(Dataset records)

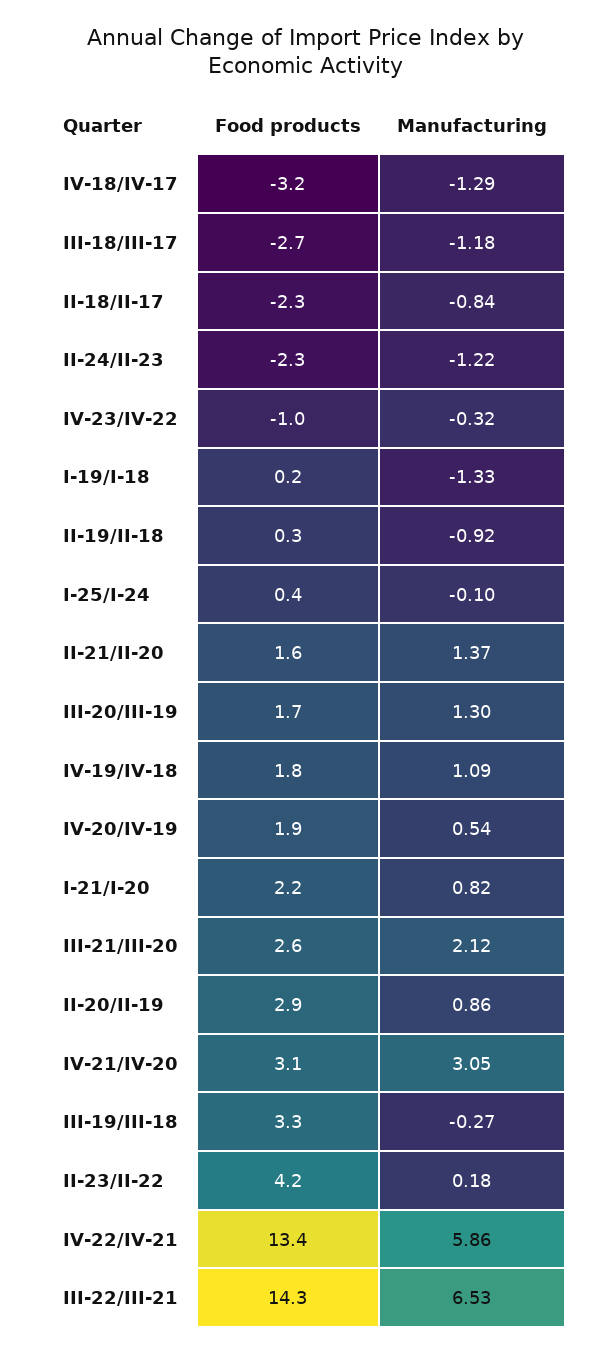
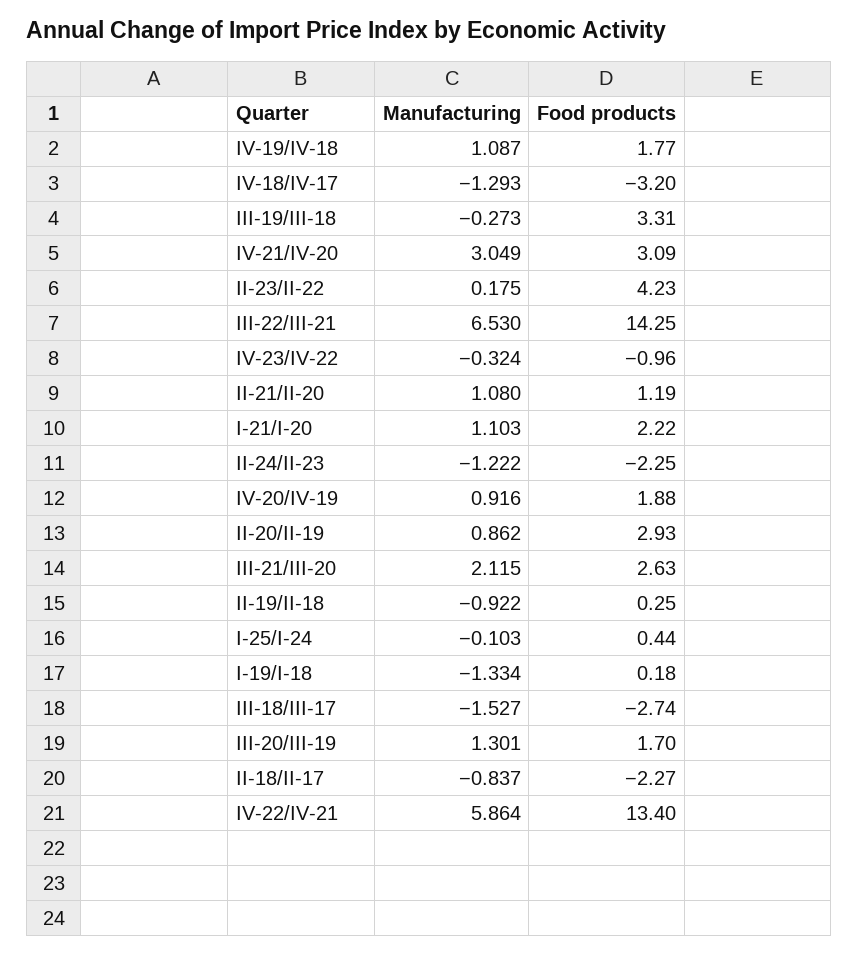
  {
    "Food products": {
      "IV-18/IV-17": -3.2,
      "III-18/III-17": -2.74,
      "II-18/II-17": -2.27,
      "II-24/II-23": -2.25,
      "IV-23/IV-22": -0.96,
      "I-19/I-18": 0.18,
      "II-19/II-18": 0.25,
      "I-25/I-24": 0.44,
-     "II-21/II-20": 1.6,
+     "II-21/II-20": 1.19,
      "III-20/III-19": 1.7,
      "IV-19/IV-18": 1.77,
      "IV-20/IV-19": 1.88,
      "I-21/I-20": 2.22,
      "III-21/III-20": 2.63,
      "II-20/II-19": 2.93,
      "IV-21/IV-20": 3.09,
      "III-19/III-18": 3.31,
      "II-23/II-22": 4.23,
      "IV-22/IV-21": 13.4,
      "III-22/III-21": 14.25
    },
    "Manufacturing": {
      "IV-18/IV-17": -1.293,
-     "III-18/III-17": -1.18,
+     "III-18/III-17": -1.527,
      "II-18/II-17": -0.837,
      "II-24/II-23": -1.222,
      "IV-23/IV-22": -0.324,
      "I-19/I-18": -1.334,
      "II-19/II-18": -0.922,
      "I-25/I-24": -0.103,
-     "II-21/II-20": 1.37,
+     "II-21/II-20": 1.08,
      "III-20/III-19": 1.301,
      "IV-19/IV-18": 1.087,
-     "IV-20/IV-19": 0.54,
+     "IV-20/IV-19": 0.916,
-     "I-21/I-20": 0.82,
+     "I-21/I-20": 1.103,
      "III-21/III-20": 2.115,
      "II-20/II-19": 0.862,
      "IV-21/IV-20": 3.049,
      "III-19/III-18": -0.273,
      "II-23/II-22": 0.175,
      "IV-22/IV-21": 5.864,
      "III-22/III-21": 6.53
    }
  }

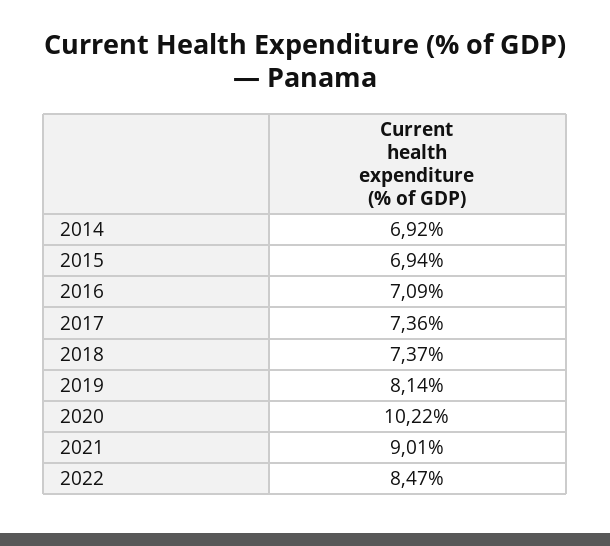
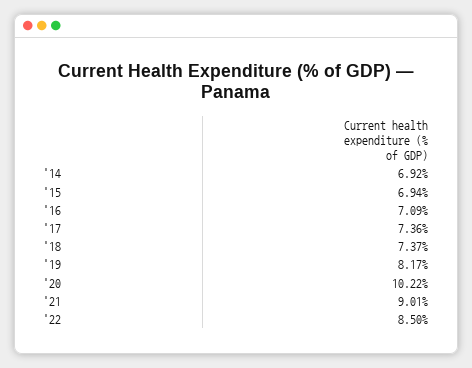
  {
    "2014": 6.92,
    "2015": 6.94,
    "2016": 7.09,
    "2017": 7.36,
    "2018": 7.37,
-   "2019": 8.14,
+   "2019": 8.17,
    "2020": 10.22,
    "2021": 9.01,
-   "2022": 8.47
+   "2022": 8.5
  }

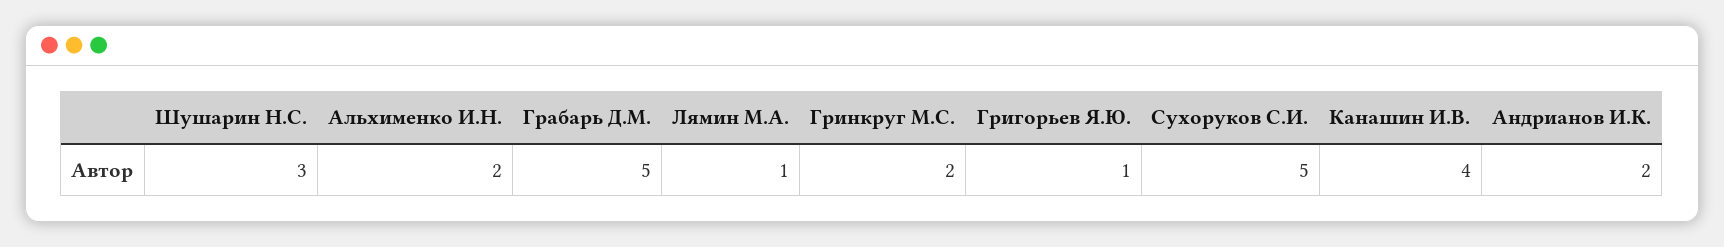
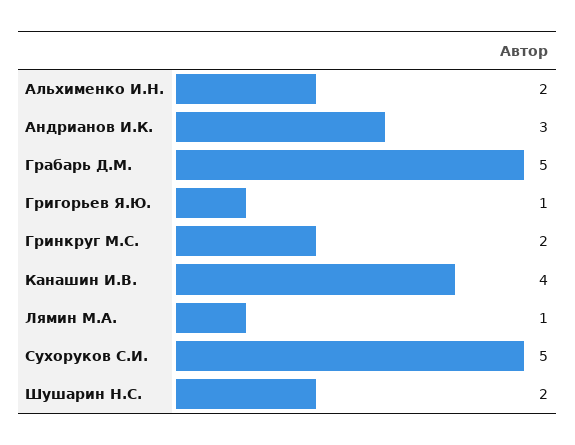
  {
-   "Шушарин Н.С.": 3,
+   "Шушарин Н.С.": 2,
    "Альхименко И.Н.": 2,
    "Грабарь Д.М.": 5,
    "Лямин М.А.": 1,
    "Гринкруг М.С.": 2,
    "Григорьев Я.Ю.": 1,
    "Сухоруков С.И.": 5,
    "Канашин И.В.": 4,
-   "Андрианов И.К.": 2
+   "Андрианов И.К.": 3
  }

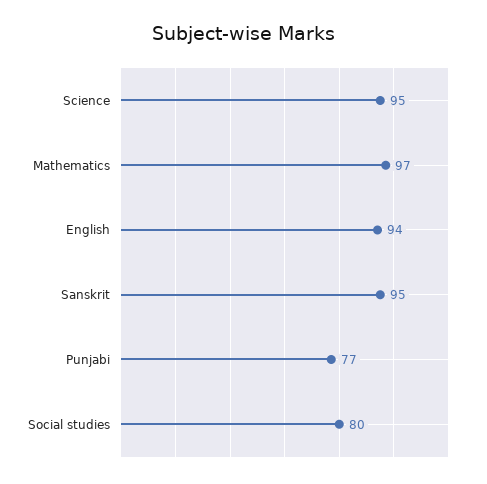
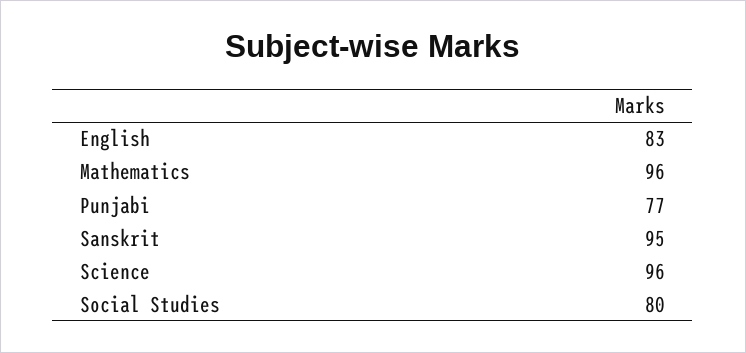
  {
-   "Science": 95,
+   "Science": 96,
-   "Mathematics": 97,
+   "Mathematics": 96,
-   "English": 94,
+   "English": 83,
    "Sanskrit": 95,
    "Punjabi": 77,
    "Social studies": 80
  }

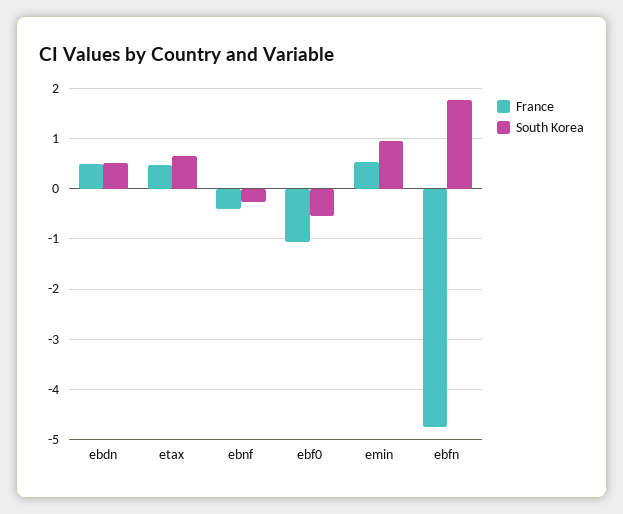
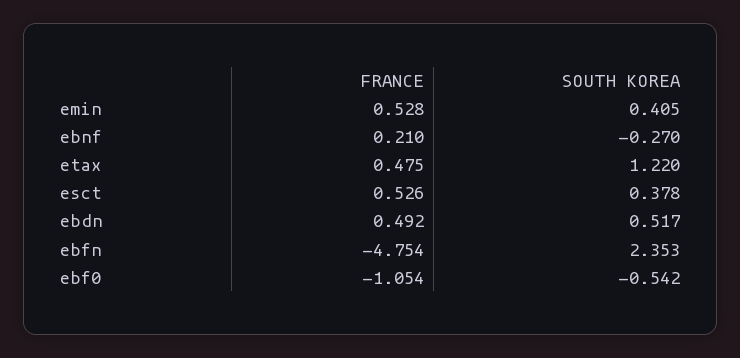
  {
    "France": {
      "ebdn": 0.492,
      "etax": 0.475,
-     "ebnf": -0.4,
+     "ebnf": 0.21,
      "ebf0": -1.054,
      "emin": 0.528,
-     "ebfn": -4.754
+     "ebfn": -4.754,
+     "esct": 0.526
    },
    "South Korea": {
      "ebdn": 0.517,
-     "etax": 0.6,
+     "etax": 1.22,
      "ebnf": -0.27,
      "ebf0": -0.542,
-     "emin": 1,
+     "emin": 0.405,
-     "ebfn": 1.8
+     "ebfn": 2.353,
+     "esct": 0.378
    }
  }

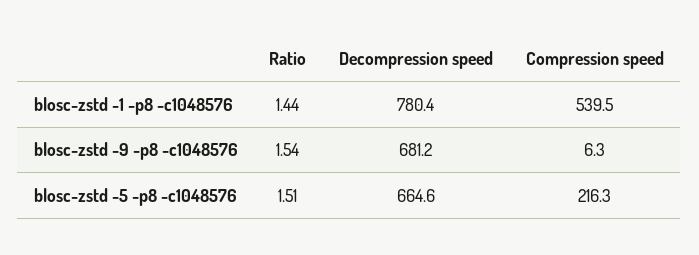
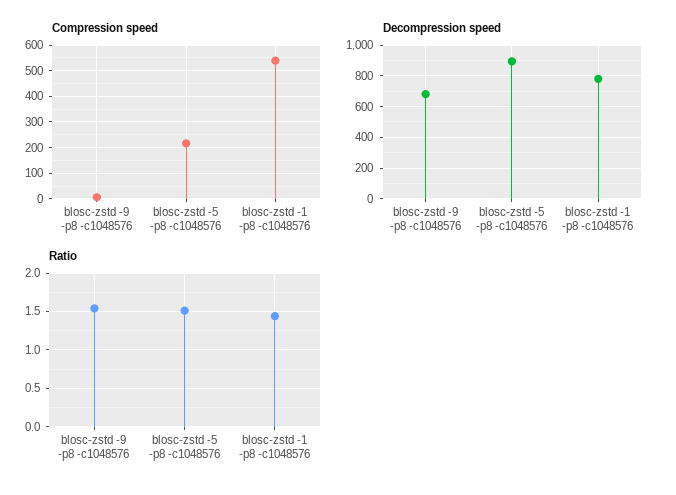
  {
    "Ratio": {
      "blosc-zstd -1 -p8 -c1048576": 1.44,
      "blosc-zstd -9 -p8 -c1048576": 1.54,
      "blosc-zstd -5 -p8 -c1048576": 1.51
    },
    "Decompression speed": {
      "blosc-zstd -1 -p8 -c1048576": 780.4,
      "blosc-zstd -9 -p8 -c1048576": 681.2,
-     "blosc-zstd -5 -p8 -c1048576": 664.6
+     "blosc-zstd -5 -p8 -c1048576": 900
    },
    "Compression speed": {
      "blosc-zstd -1 -p8 -c1048576": 539.5,
      "blosc-zstd -9 -p8 -c1048576": 6.3,
      "blosc-zstd -5 -p8 -c1048576": 216.3
    }
  }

(End Dataset records)

Task details:
In the copy, include no pictures; everything else in the material should be written out exactly.

Output of the task:
  {
    "Food products": {
      "IV-18/IV-17": -3.2,
      "III-18/III-17": -2.74,
      "II-18/II-17": -2.27,
      "II-24/II-23": -2.25,
      "IV-23/IV-22": -0.96,
      "I-19/I-18": 0.18,
      "II-19/II-18": 0.25,
      "I-25/I-24": 0.44,
-     "II-21/II-20": 1.6,
+     "II-21/II-20": 1.19,
      "III-20/III-19": 1.7,
      "IV-19/IV-18": 1.77,
      "IV-20/IV-19": 1.88,
      "I-21/I-20": 2.22,
      "III-21/III-20": 2.63,
      "II-20/II-19": 2.93,
      "IV-21/IV-20": 3.09,
      "III-19/III-18": 3.31,
      "II-23/II-22": 4.23,
      "IV-22/IV-21": 13.4,
      "III-22/III-21": 14.25
    },
    "Manufacturing": {
      "IV-18/IV-17": -1.293,
-     "III-18/III-17": -1.18,
+     "III-18/III-17": -1.527,
      "II-18/II-17": -0.837,
      "II-24/II-23": -1.222,
      "IV-23/IV-22": -0.324,
      "I-19/I-18": -1.334,
      "II-19/II-18": -0.922,
      "I-25/I-24": -0.103,
-     "II-21/II-20": 1.37,
+     "II-21/II-20": 1.08,
      "III-20/III-19": 1.301,
      "IV-19/IV-18": 1.087,
-     "IV-20/IV-19": 0.54,
+     "IV-20/IV-19": 0.916,
-     "I-21/I-20": 0.82,
+     "I-21/I-20": 1.103,
      "III-21/III-20": 2.115,
      "II-20/II-19": 0.862,
      "IV-21/IV-20": 3.049,
      "III-19/III-18": -0.273,
      "II-23/II-22": 0.175,
      "IV-22/IV-21": 5.864,
      "III-22/III-21": 6.53
    }
  }

  {
    "2014": 6.92,
    "2015": 6.94,
    "2016": 7.09,
    "2017": 7.36,
    "2018": 7.37,
-   "2019": 8.14,
+   "2019": 8.17,
    "2020": 10.22,
    "2021": 9.01,
-   "2022": 8.47
+   "2022": 8.5
  }

  {
-   "Шушарин Н.С.": 3,
+   "Шушарин Н.С.": 2,
    "Альхименко И.Н.": 2,
    "Грабарь Д.М.": 5,
    "Лямин М.А.": 1,
    "Гринкруг М.С.": 2,
    "Григорьев Я.Ю.": 1,
    "Сухоруков С.И.": 5,
    "Канашин И.В.": 4,
-   "Андрианов И.К.": 2
+   "Андрианов И.К.": 3
  }

  {
-   "Science": 95,
+   "Science": 96,
-   "Mathematics": 97,
+   "Mathematics": 96,
-   "English": 94,
+   "English": 83,
    "Sanskrit": 95,
    "Punjabi": 77,
    "Social studies": 80
  }

  {
    "France": {
      "ebdn": 0.492,
      "etax": 0.475,
-     "ebnf": -0.4,
+     "ebnf": 0.21,
      "ebf0": -1.054,
      "emin": 0.528,
-     "ebfn": -4.754
+     "ebfn": -4.754,
+     "esct": 0.526
    },
    "South Korea": {
      "ebdn": 0.517,
-     "etax": 0.6,
+     "etax": 1.22,
      "ebnf": -0.27,
      "ebf0": -0.542,
-     "emin": 1,
+     "emin": 0.405,
-     "ebfn": 1.8
+     "ebfn": 2.353,
+     "esct": 0.378
    }
  }

  {
    "Ratio": {
      "blosc-zstd -1 -p8 -c1048576": 1.44,
      "blosc-zstd -9 -p8 -c1048576": 1.54,
      "blosc-zstd -5 -p8 -c1048576": 1.51
    },
    "Decompression speed": {
      "blosc-zstd -1 -p8 -c1048576": 780.4,
      "blosc-zstd -9 -p8 -c1048576": 681.2,
-     "blosc-zstd -5 -p8 -c1048576": 664.6
+     "blosc-zstd -5 -p8 -c1048576": 900
    },
    "Compression speed": {
      "blosc-zstd -1 -p8 -c1048576": 539.5,
      "blosc-zstd -9 -p8 -c1048576": 6.3,
      "blosc-zstd -5 -p8 -c1048576": 216.3
    }
  }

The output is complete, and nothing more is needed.